▼

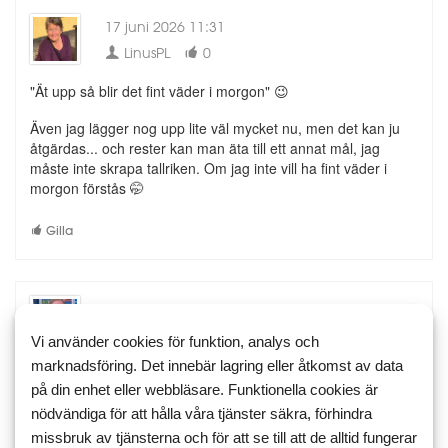
17 juni 2026 11:31
LinusPL
0
"Ät upp så blir det fint väder i morgon" 😉
Även jag lägger nog upp lite väl mycket nu, men det kan ju
åtgärdas... och rester kan man äta till ett annat mål, jag
måste inte skrapa tallriken. Om jag inte vill ha fint väder i
morgon förstås 🤭
Gilla
17 juni 2026 12:30
LadyG
1
Vi använder cookies för funktion, analys och
marknadsföring. Det innebär lagring eller åtkomst av data
Fint väder är relativt, jag är supertacksam för allt regn så det
på din enhet eller webbläsare. Funktionella cookies är
fyller på tankarna. Vi samlar regnvatten till växthuset, och det
var förskräckligt tomt i dem ett tag så, om vackert väder är
nödvändiga för att hålla våra tjänster säkra, förhindra
sol får du väldigt gärna kasta mer mat
LinusPL
missbruk av tjänsterna och för att se till att de alltid fungerar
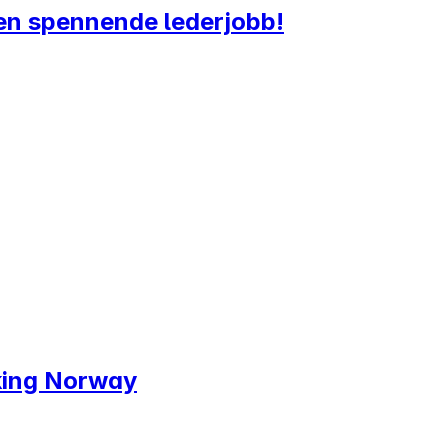
a en spennende lederjobb!
nking Norway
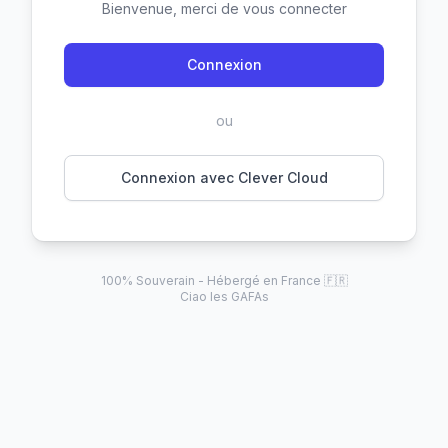
Bienvenue, merci de vous connecter
Connexion
ou
Connexion avec Clever Cloud
100% Souverain - Hébergé en France 🇫🇷
Ciao les GAFAs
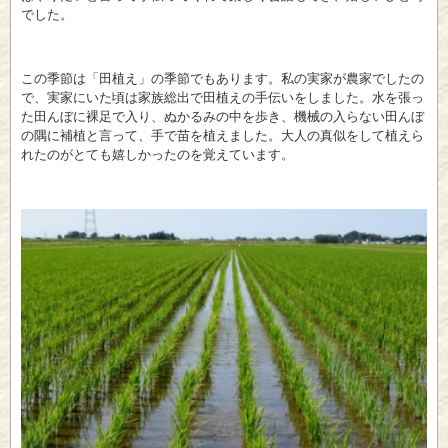
でした。
この季節は「田植え」の季節でもあります。私の実家が農家でしたの
で、実家にいた頃は家族総出で田植えの手伝いをしました。水を張っ
た田んぼに裸足で入り、ぬかるみの中を歩き、機械の入らない田んぼ
の隅に補植と言って、手で苗を植えました。大人の真似をして植えら
れたのがとても嬉しかったのを覚えています。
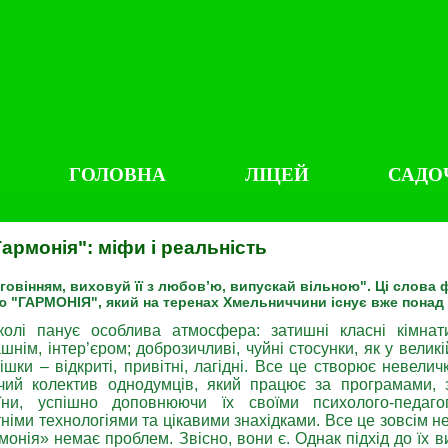
ГОЛОВНА
ЛІЦЕЙ
САДО
армонія": міфи і реальність
говінням, виховуй її з любов’ю, випускай вільною". Ці слов
ю "ГАРМОНІЯ", який на теренах Хмельниччини існує вже понад 
олі панує особлива атмосфера: затишні класні кімна
шнім, інтер’єром; доброзичливі, чуйні стосунки, як у великі
ішки – відкриті, привітні, лагідні. Все це створює невели
чий колектив однодумців, який працює за програмами
їни, успішно доповнюючи їх своїми психолого-педаго
тніми технологіями та цікавими знахідками. Все це зовсім н
монія» немає проблем. Звісно, вони є. Однак підхід до їх 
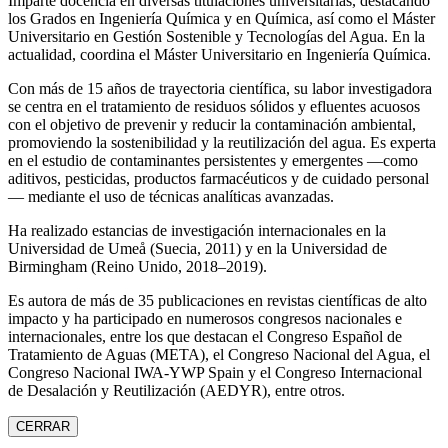
Imparte docencia en diversas titulaciones universitarias, destacando
los Grados en Ingeniería Química y en Química, así como el Máster
Universitario en Gestión Sostenible y Tecnologías del Agua. En la
actualidad, coordina el Máster Universitario en Ingeniería Química.
Con más de 15 años de trayectoria científica, su labor investigadora
se centra en el tratamiento de residuos sólidos y efluentes acuosos
con el objetivo de prevenir y reducir la contaminación ambiental,
promoviendo la sostenibilidad y la reutilización del agua. Es experta
en el estudio de contaminantes persistentes y emergentes —como
aditivos, pesticidas, productos farmacéuticos y de cuidado personal
— mediante el uso de técnicas analíticas avanzadas.
Ha realizado estancias de investigación internacionales en la
Universidad de Umeå (Suecia, 2011) y en la Universidad de
Birmingham (Reino Unido, 2018–2019).
Es autora de más de 35 publicaciones en revistas científicas de alto
impacto y ha participado en numerosos congresos nacionales e
internacionales, entre los que destacan el Congreso Español de
Tratamiento de Aguas (META), el Congreso Nacional del Agua, el
Congreso Nacional IWA‑YWP Spain y el Congreso Internacional
de Desalación y Reutilización (AEDYR), entre otros.
CERRAR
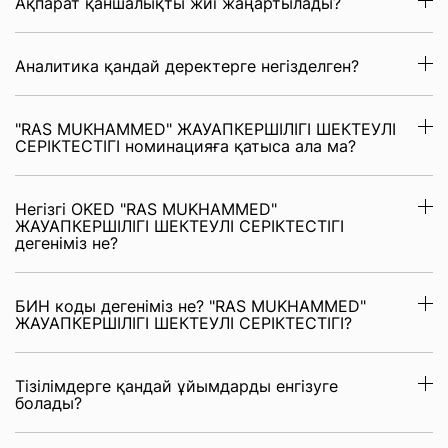
Ақпарат қаншалықты жиі жаңартылады?
Аналитика қандай деректерге негізделген?
"RAS MUKHAMMED" ЖАУАПКЕРШІЛІГІ ШЕКТЕУЛІ
СЕРІКТЕСТІГІ номинацияға қатыса ала ма?
Негізгі OKED "RAS MUKHAMMED"
ЖАУАПКЕРШІЛІГІ ШЕКТЕУЛІ СЕРІКТЕСТІГІ
дегеніміз не?
БИН коды дегеніміз не? "RAS MUKHAMMED"
ЖАУАПКЕРШІЛІГІ ШЕКТЕУЛІ СЕРІКТЕСТІГІ?
Тізілімдерге қандай ұйымдарды енгізуге
болады?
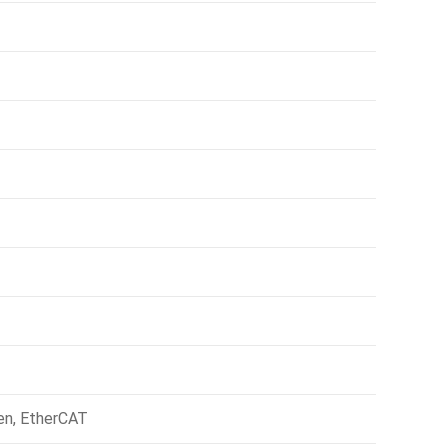
en, EtherCAT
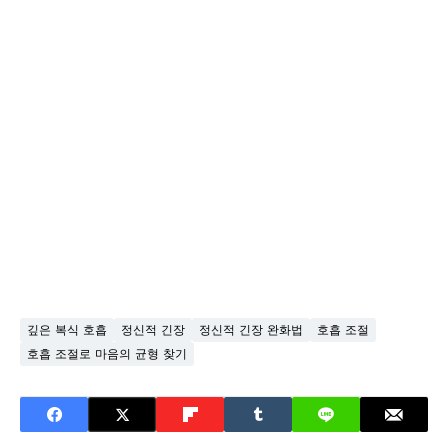
깊은 복식 호흡
정신적 긴장
정신적 긴장 완화법
호흡 조절
호흡 조절로 마음의 균형 찾기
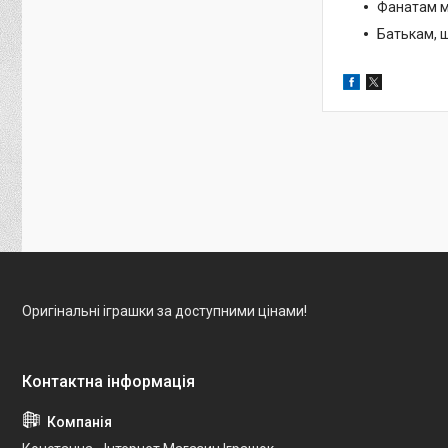
Фанатам м
Батькам, 
Оригінальні іграшки за доступними цінами!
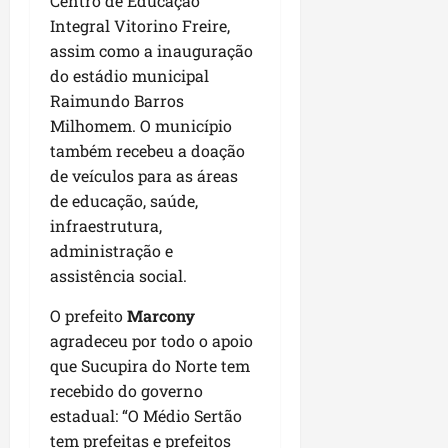
Centro de Educação
i
i
e
u
Integral Vitorino Freire,
a
c
p
e
r
assim como a inauguração
o
a
s
do estádio municipal
d
s
ter
Raimundo Barros
i
s
ter
04/08/202
Milhomem. O município
a
e
04/08/202
e
também recebeu a doação
a
de veículos para as áreas
ter
m
04/08/202
de educação, saúde,
p
infraestrutura,
l
administração e
i
assistência social.
a
o
O prefeito
Marcony
b
agradeceu por todo o apoio
r
que Sucupira do Norte tem
a
recebido do governo
s
e
estadual: “O Médio Sertão
m
tem prefeitas e prefeitos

▲

● **CONSIGNE**
Recopiez à l'identique le passage qui va du début des items jusqu'à la ligne contenant « på din enhet », cette ligne comprise. N'incluez pas les images dans votre réponse.

● **RÉSULTAT ATTENDU**
17 juni 2026 11:31
LinusPL
0
"Ät upp så blir det fint väder i morgon" 😉
Även jag lägger nog upp lite väl mycket nu, men det kan ju
åtgärdas... och rester kan man äta till ett annat mål, jag
måste inte skrapa tallriken. Om jag inte vill ha fint väder i
morgon förstås 🤭
Gilla
17 juni 2026 12:30
LadyG
1
Vi använder cookies för funktion, analys och
marknadsföring. Det innebär lagring eller åtkomst av data
Fint väder är relativt, jag är supertacksam för allt regn så det
på din enhet eller webbläsare. Funktionella cookies är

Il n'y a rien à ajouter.